E mai toccato uno strumento.

«Guardi, la stupirò: per amare la musica non è necessario saperla suonare. Forse che riesce a godere Shakespeare solo chi scrive tragedie? Credo che la didattica di base della musica, negli ultimi decenni, sia stata volonterosa ma fondamentalmente sbagliata. Diciamo la verità: certi infami pifferi messi a forza tra i denti degli scolari, con quegli strazianti miagolii che si sentono a volte uscire dalle finestre delle scuole, finiscono per farla odiare, la musica, a un ragazzino. Non credo neppure che sia necessario insegnare a leggere lo spartito, un esercizio tecnico dispendioso e inutile per chi poi non farà il musicista di professione».
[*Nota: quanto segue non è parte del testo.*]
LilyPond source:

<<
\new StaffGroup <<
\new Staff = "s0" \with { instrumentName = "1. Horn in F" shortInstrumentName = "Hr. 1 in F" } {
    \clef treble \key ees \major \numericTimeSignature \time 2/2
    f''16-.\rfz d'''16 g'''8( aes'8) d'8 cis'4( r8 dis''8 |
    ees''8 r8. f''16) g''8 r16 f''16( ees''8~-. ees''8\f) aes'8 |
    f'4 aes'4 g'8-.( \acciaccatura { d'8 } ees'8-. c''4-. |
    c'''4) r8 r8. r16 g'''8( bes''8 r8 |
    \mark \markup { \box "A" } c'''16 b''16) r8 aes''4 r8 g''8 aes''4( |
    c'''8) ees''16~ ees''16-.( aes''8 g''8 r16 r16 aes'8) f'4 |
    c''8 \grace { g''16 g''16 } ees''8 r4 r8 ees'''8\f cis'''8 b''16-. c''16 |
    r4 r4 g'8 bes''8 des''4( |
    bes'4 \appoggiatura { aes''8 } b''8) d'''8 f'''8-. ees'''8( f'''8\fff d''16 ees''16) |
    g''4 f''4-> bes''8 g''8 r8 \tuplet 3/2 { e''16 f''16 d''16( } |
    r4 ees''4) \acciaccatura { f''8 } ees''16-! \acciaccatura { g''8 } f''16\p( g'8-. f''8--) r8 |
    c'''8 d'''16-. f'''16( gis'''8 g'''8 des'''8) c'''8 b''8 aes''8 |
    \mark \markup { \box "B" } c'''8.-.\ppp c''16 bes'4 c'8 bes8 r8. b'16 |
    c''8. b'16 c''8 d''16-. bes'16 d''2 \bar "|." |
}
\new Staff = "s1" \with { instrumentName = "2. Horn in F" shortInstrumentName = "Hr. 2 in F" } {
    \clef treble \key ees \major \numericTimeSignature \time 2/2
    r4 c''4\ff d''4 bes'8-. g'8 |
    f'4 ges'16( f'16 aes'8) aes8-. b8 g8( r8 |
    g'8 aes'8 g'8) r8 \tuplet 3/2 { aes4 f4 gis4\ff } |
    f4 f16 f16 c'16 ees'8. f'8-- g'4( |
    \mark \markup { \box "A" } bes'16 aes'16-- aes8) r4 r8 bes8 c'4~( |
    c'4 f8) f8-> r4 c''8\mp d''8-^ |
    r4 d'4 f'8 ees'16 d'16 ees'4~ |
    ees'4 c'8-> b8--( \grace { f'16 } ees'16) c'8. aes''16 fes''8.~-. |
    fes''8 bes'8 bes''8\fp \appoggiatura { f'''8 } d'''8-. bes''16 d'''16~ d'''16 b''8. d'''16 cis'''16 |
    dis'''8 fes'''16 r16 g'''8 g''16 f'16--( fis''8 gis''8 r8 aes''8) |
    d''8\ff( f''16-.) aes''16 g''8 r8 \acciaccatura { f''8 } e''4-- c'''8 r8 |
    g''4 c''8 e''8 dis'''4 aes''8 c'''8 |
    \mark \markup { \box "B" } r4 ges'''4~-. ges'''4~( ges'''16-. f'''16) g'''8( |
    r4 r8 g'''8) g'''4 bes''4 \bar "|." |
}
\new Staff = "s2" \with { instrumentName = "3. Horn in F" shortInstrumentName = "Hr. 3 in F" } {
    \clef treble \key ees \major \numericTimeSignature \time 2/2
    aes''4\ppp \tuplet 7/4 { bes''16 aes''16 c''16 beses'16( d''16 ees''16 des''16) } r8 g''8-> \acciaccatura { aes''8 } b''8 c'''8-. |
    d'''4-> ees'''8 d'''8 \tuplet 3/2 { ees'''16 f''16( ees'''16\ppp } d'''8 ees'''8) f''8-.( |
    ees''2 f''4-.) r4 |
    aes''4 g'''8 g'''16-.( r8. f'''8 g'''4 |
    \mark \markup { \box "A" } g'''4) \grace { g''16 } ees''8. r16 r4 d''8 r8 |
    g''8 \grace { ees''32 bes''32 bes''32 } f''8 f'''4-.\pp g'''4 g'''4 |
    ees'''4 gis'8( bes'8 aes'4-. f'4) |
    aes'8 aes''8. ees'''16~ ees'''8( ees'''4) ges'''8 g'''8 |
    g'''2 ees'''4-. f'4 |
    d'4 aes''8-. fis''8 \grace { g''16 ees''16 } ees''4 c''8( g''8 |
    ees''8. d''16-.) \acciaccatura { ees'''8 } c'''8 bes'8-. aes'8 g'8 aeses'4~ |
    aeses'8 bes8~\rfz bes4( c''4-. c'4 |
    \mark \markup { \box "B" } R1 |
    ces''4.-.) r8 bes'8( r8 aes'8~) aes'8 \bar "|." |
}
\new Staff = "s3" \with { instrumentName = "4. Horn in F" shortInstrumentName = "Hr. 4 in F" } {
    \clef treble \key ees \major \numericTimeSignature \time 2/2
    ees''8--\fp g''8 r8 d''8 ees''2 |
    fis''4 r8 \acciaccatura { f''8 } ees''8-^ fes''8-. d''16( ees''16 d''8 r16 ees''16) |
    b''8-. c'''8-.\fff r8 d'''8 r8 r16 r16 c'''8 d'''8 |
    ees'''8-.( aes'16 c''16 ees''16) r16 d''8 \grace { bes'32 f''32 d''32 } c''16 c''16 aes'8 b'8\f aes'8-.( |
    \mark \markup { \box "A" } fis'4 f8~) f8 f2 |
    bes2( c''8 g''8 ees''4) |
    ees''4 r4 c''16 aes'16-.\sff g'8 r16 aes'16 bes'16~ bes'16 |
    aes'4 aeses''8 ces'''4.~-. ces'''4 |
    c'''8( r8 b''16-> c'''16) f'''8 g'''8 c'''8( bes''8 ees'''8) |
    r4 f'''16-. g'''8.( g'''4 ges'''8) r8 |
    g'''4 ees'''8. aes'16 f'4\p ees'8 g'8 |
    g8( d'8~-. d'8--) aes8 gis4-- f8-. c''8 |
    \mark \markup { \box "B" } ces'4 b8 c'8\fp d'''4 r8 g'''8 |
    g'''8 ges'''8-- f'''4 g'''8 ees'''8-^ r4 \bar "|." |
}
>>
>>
 I ragazzi preferiscono abitare gli stadi del rock che i teatri della sinfonica. «I ragazzi che girano per strada con gli auricolari spesso ascoltano cose molto complesse. Non è la presunta "difficoltà" della musica colta a tenerli fuori dai teatri. Molte volte è una ritualità che non s'è mai rinnovata. Quanto vorrei che finissero certe liturgie, l'applauso, gli abiti scuri, l'ingresso sul palco dei "pinguini" col capo pinguino... Sogno concerti dove i musicisti, vestiti come i loro ascoltatori, spiegano e condividono ciò che stanno per fare, un concerto senza sacerdoti separati dai fedeli, un concerto dove tutti siano concelebranti...».

La lirica negli stadi?

«Non so se i Tre tenori e cose simili abbiano allargato il pubblico della musica, ma non credo l'abbiano comunicata. Quei recital sono condensati di arie celebri, una dopo l'altra, come cioccolatini; strappano applausi, ma un pranzo fatto solo di dessert finisce per disgustare. Un'opera è un apparato complesso, fatto di densità diverse, l'aria esplode al momento giusto, non la puoi strappare come un fiore dall'albero».

Cosa resta? La tivù?

«Vuole dire quei concerti-sonnifero trasmessi alle tre di notte, per assolvere un dovere?».